Explain how the graph of f(x)=(-2)/(x-3)^2 can be obtained from the graph of y=1/x^2 by means of translations, compressions, expansions, or reflections.
To understand how the graph of f(x) = (-2)/(x-3)^2 can be obtained from the graph of y = 1/x^2 using translations, compressions, expansions, or reflections, we need to analyze the impact of each transformation.
1. Translation: A translation of a function involves shifting the graph horizontally or vertically. In this case, there is a horizontal translation by 3 units to the right. This means that the graph of y = 1/x^2 should be moved three units to the right to obtain the graph of f(x).
2. Expansion/Compression: An expansion or compression of a function affects the width of the graph. In this case, there is no direct expansion or compression of the quadratic function. However, the graph of y = 1/x^2 has a vertical asymptote at x = 0, while the graph of f(x) = (-2)/(x-3)^2 has a vertical asymptote at x = 3. This change in the position of the vertical asymptote is related to the compression and widening of the graph.
3. Reflection: A reflection involves flipping the graph either horizontally or vertically. In this case, there is a vertical reflection on the x-axis since the negative sign is introduced in f(x) = (-2)/(x-3)^2. This reflection causes the graph to appear upside down compared to the graph of y = 1/x^2.

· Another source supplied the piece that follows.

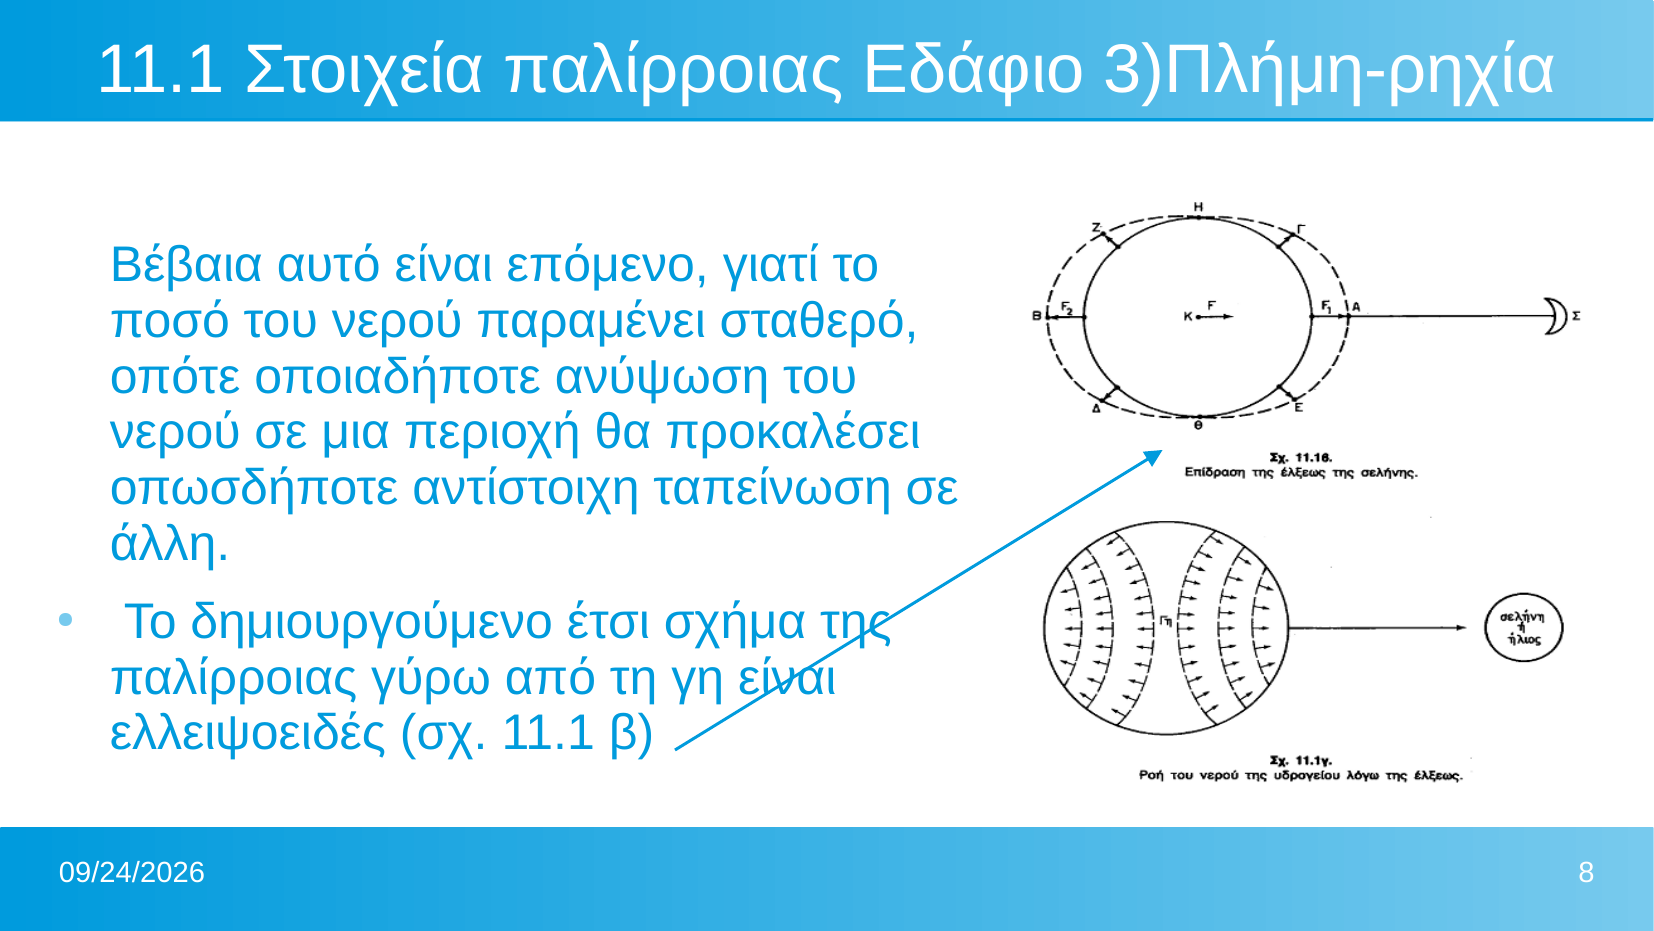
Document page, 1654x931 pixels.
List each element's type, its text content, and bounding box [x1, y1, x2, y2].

In summary, to obtain the graph of f(x) = (-2)/(x-3)^2 from the graph of y = 1/x^2, we need to:
- Perform a horizontal translation of 3 units to the right.
- Apply a vertical reflection.
- Experience compression and widening of the graph due to the shift in the position of the vertical asymptote.
Note: It is always recommended to plot the graphs using technology or software to visualize the transformations accurately.